What needs to be done: An exact copy of every entry is the required answer.
===== Recorded information =====
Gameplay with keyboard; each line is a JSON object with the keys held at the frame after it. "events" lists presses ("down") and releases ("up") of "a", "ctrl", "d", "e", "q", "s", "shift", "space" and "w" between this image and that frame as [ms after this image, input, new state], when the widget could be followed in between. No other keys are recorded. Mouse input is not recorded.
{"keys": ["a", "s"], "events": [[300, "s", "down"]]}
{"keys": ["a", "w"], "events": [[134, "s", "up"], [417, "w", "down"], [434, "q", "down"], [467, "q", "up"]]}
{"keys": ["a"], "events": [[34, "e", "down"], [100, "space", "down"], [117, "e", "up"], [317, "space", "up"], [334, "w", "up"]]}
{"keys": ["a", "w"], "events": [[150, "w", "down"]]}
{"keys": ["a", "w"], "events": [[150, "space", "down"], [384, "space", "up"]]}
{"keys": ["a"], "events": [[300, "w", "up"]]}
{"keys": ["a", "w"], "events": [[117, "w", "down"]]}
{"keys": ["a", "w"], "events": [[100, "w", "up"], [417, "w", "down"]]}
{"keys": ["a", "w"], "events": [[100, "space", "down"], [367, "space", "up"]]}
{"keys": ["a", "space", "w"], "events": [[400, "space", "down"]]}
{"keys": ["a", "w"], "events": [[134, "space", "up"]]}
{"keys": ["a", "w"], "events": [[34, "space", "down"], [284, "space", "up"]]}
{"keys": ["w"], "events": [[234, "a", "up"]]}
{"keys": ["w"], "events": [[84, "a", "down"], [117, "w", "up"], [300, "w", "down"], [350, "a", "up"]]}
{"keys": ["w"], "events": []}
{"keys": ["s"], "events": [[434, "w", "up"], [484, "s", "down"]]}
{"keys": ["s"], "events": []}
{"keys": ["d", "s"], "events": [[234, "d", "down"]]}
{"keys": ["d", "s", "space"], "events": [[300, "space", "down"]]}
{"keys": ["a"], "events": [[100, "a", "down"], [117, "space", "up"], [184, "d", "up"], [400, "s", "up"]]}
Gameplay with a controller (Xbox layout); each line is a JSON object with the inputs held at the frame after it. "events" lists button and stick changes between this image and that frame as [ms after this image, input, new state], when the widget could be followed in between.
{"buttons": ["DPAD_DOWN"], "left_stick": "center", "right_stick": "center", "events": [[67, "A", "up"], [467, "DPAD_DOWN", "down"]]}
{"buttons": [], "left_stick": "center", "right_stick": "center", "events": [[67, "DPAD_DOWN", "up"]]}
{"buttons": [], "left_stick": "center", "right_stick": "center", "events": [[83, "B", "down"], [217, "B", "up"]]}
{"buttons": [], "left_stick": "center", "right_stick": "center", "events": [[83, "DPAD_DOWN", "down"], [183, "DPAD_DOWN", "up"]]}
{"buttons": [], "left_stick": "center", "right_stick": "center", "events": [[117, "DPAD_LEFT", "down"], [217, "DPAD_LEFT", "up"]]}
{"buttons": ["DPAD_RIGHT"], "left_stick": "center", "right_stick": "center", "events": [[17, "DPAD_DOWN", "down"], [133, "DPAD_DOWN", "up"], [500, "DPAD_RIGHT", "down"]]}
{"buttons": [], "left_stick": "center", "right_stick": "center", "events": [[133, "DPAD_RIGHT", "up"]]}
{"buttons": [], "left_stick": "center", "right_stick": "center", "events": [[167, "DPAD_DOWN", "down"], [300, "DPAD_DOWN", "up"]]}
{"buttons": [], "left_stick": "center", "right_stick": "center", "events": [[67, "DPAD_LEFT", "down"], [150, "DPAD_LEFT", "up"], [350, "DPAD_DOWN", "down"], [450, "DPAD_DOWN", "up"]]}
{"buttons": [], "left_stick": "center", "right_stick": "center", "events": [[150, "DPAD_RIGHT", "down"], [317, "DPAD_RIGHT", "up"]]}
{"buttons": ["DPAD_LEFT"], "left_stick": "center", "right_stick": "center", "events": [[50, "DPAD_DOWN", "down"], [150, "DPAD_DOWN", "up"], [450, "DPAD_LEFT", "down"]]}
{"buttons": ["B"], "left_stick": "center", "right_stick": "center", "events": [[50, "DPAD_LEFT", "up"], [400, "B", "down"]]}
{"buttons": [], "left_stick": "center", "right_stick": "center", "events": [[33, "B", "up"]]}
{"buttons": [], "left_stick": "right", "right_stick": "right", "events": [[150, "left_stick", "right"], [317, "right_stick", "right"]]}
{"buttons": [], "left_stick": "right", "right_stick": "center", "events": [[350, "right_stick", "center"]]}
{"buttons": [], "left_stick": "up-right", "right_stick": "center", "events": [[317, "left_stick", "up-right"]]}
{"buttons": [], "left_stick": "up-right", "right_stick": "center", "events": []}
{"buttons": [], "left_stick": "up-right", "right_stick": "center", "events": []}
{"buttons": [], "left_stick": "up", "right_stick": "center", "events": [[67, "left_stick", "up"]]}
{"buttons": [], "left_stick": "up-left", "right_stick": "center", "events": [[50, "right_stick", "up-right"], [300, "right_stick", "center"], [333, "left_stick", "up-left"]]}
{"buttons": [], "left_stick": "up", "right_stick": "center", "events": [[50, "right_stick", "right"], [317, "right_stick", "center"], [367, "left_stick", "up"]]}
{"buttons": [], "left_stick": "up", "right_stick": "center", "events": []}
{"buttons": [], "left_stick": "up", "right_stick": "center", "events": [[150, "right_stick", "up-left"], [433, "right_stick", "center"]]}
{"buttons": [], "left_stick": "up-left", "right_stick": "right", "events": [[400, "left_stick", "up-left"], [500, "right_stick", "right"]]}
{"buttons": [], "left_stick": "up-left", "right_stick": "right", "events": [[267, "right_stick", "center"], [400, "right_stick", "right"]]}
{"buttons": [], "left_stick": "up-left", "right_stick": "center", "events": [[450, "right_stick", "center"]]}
=====
Response:
Gameplay with keyboard; each line is a JSON object with the keys held at the frame after it. "events" lists presses ("down") and releases ("up") of "a", "ctrl", "d", "e", "q", "s", "shift", "space" and "w" between this image and that frame as [ms after this image, input, new state], when the widget could be followed in between. No other keys are recorded. Mouse input is not recorded.
{"keys": ["a", "s"], "events": [[300, "s", "down"]]}
{"keys": ["a", "w"], "events": [[134, "s", "up"], [417, "w", "down"], [434, "q", "down"], [467, "q", "up"]]}
{"keys": ["a"], "events": [[34, "e", "down"], [100, "space", "down"], [117, "e", "up"], [317, "space", "up"], [334, "w", "up"]]}
{"keys": ["a", "w"], "events": [[150, "w", "down"]]}
{"keys": ["a", "w"], "events": [[150, "space", "down"], [384, "space", "up"]]}
{"keys": ["a"], "events": [[300, "w", "up"]]}
{"keys": ["a", "w"], "events": [[117, "w", "down"]]}
{"keys": ["a", "w"], "events": [[100, "w", "up"], [417, "w", "down"]]}
{"keys": ["a", "w"], "events": [[100, "space", "down"], [367, "space", "up"]]}
{"keys": ["a", "space", "w"], "events": [[400, "space", "down"]]}
{"keys": ["a", "w"], "events": [[134, "space", "up"]]}
{"keys": ["a", "w"], "events": [[34, "space", "down"], [284, "space", "up"]]}
{"keys": ["w"], "events": [[234, "a", "up"]]}
{"keys": ["w"], "events": [[84, "a", "down"], [117, "w", "up"], [300, "w", "down"], [350, "a", "up"]]}
{"keys": ["w"], "events": []}
{"keys": ["s"], "events": [[434, "w", "up"], [484, "s", "down"]]}
{"keys": ["s"], "events": []}
{"keys": ["d", "s"], "events": [[234, "d", "down"]]}
{"keys": ["d", "s", "space"], "events": [[300, "space", "down"]]}
{"keys": ["a"], "events": [[100, "a", "down"], [117, "space", "up"], [184, "d", "up"], [400, "s", "up"]]}
Gameplay with a controller (Xbox layout); each line is a JSON object with the inputs held at the frame after it. "events" lists button and stick changes between this image and that frame as [ms after this image, input, new state], when the widget could be followed in between.
{"buttons": ["DPAD_DOWN"], "left_stick": "center", "right_stick": "center", "events": [[67, "A", "up"], [467, "DPAD_DOWN", "down"]]}
{"buttons": [], "left_stick": "center", "right_stick": "center", "events": [[67, "DPAD_DOWN", "up"]]}
{"buttons": [], "left_stick": "center", "right_stick": "center", "events": [[83, "B", "down"], [217, "B", "up"]]}
{"buttons": [], "left_stick": "center", "right_stick": "center", "events": [[83, "DPAD_DOWN", "down"], [183, "DPAD_DOWN", "up"]]}
{"buttons": [], "left_stick": "center", "right_stick": "center", "events": [[117, "DPAD_LEFT", "down"], [217, "DPAD_LEFT", "up"]]}
{"buttons": ["DPAD_RIGHT"], "left_stick": "center", "right_stick": "center", "events": [[17, "DPAD_DOWN", "down"], [133, "DPAD_DOWN", "up"], [500, "DPAD_RIGHT", "down"]]}
{"buttons": [], "left_stick": "center", "right_stick": "center", "events": [[133, "DPAD_RIGHT", "up"]]}
{"buttons": [], "left_stick": "center", "right_stick": "center", "events": [[167, "DPAD_DOWN", "down"], [300, "DPAD_DOWN", "up"]]}
{"buttons": [], "left_stick": "center", "right_stick": "center", "events": [[67, "DPAD_LEFT", "down"], [150, "DPAD_LEFT", "up"], [350, "DPAD_DOWN", "down"], [450, "DPAD_DOWN", "up"]]}
{"buttons": [], "left_stick": "center", "right_stick": "center", "events": [[150, "DPAD_RIGHT", "down"], [317, "DPAD_RIGHT", "up"]]}
{"buttons": ["DPAD_LEFT"], "left_stick": "center", "right_stick": "center", "events": [[50, "DPAD_DOWN", "down"], [150, "DPAD_DOWN", "up"], [450, "DPAD_LEFT", "down"]]}
{"buttons": ["B"], "left_stick": "center", "right_stick": "center", "events": [[50, "DPAD_LEFT", "up"], [400, "B", "down"]]}
{"buttons": [], "left_stick": "center", "right_stick": "center", "events": [[33, "B", "up"]]}
{"buttons": [], "left_stick": "right", "right_stick": "right", "events": [[150, "left_stick", "right"], [317, "right_stick", "right"]]}
{"buttons": [], "left_stick": "right", "right_stick": "center", "events": [[350, "right_stick", "center"]]}
{"buttons": [], "left_stick": "up-right", "right_stick": "center", "events": [[317, "left_stick", "up-right"]]}
{"buttons": [], "left_stick": "up-right", "right_stick": "center", "events": []}
{"buttons": [], "left_stick": "up-right", "right_stick": "center", "events": []}
{"buttons": [], "left_stick": "up", "right_stick": "center", "events": [[67, "left_stick", "up"]]}
{"buttons": [], "left_stick": "up-left", "right_stick": "center", "events": [[50, "right_stick", "up-right"], [300, "right_stick", "center"], [333, "left_stick", "up-left"]]}
{"buttons": [], "left_stick": "up", "right_stick": "center", "events": [[50, "right_stick", "right"], [317, "right_stick", "center"], [367, "left_stick", "up"]]}
{"buttons": [], "left_stick": "up", "right_stick": "center", "events": []}
{"buttons": [], "left_stick": "up", "right_stick": "center", "events": [[150, "right_stick", "up-left"], [433, "right_stick", "center"]]}
{"buttons": [], "left_stick": "up-left", "right_stick": "right", "events": [[400, "left_stick", "up-left"], [500, "right_stick", "right"]]}
{"buttons": [], "left_stick": "up-left", "right_stick": "right", "events": [[267, "right_stick", "center"], [400, "right_stick", "right"]]}
{"buttons": [], "left_stick": "up-left", "right_stick": "center", "events": [[450, "right_stick", "center"]]}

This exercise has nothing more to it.